Bank of America CEO Brian Moynihan said Tuesday that he expects the U.S. economy to slide into a recession later this year that is relatively minor as consumers remain in solid shape.
"Everything points to a relatively mild recession given the amount of stimulus that was paid to people and the money they have left over," Moynihan said during the bank's quarterly earnings call. "At the end of the day, we don’t see the activity on the consumer side slowing at a pace that would indicate that, but we would see commercial customers are being more careful."
Bank of America's team of economists have been warning of a recession for more than a year as a result of painfully high inflation and the Federal Reserve's aggressive campaign to raise borrowing costs.

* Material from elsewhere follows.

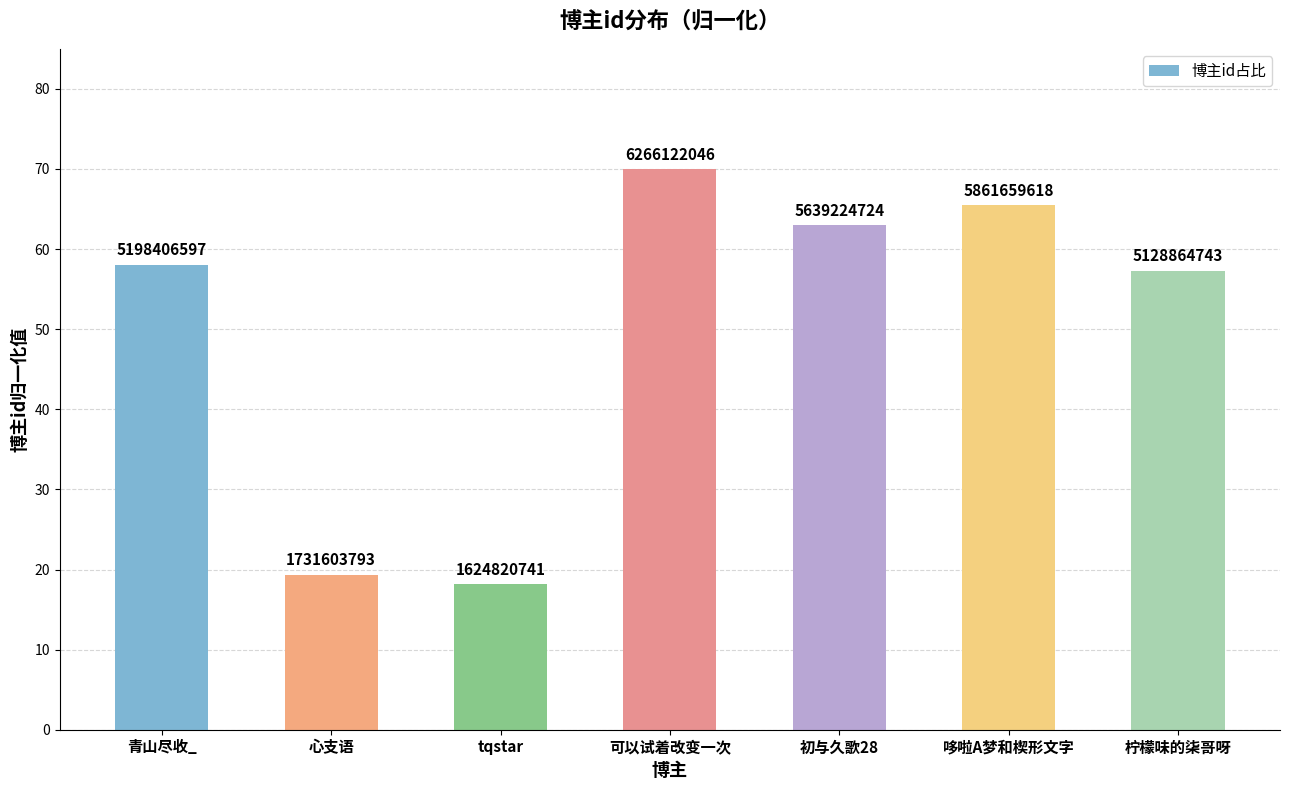

How many bars are there in total?

7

The central bank has already approved nine straight interest rate hikes, the fastest pace of tightening since the 1980s, and has opened the door to a 10th increase at their May meeting despite turmoil in the banking sector and signs of a slowdown in the economy.
Moynihan said that Bank of America is predicting that gross domestic product – the broadest measure of goods and products produced in the nation – will see a contraction somewhere between 0.5% to 1% in the next three quarters before it returns to positive growth.
But he cited low unemployment and easing wage pressures as evidence the downturn will not be more severe.
"The fact that unemployment is still 3.5% [indicates] full employment-plus," he said, adding: "And then the wage growth is slowing and tipping over. So the signs of inflation are tipping down, and it’s still there but that translates into relatively good activity. We see a slight recession, and we’ll see what happens."
The CEO's comments come just one week after Federal Reserve documents showed that the central bank's own staff economists are bracing for a mild recession this year following the collapse of Silicon Valley Bank and Signature Bank in March.
"Given their assessment of the potential economic effects of the recent banking-sector developments, the staff’s projection at the time of the March meeting included a mild recession starting later this year, with a recovery over the subsequent two years," Fed meeting minutes said.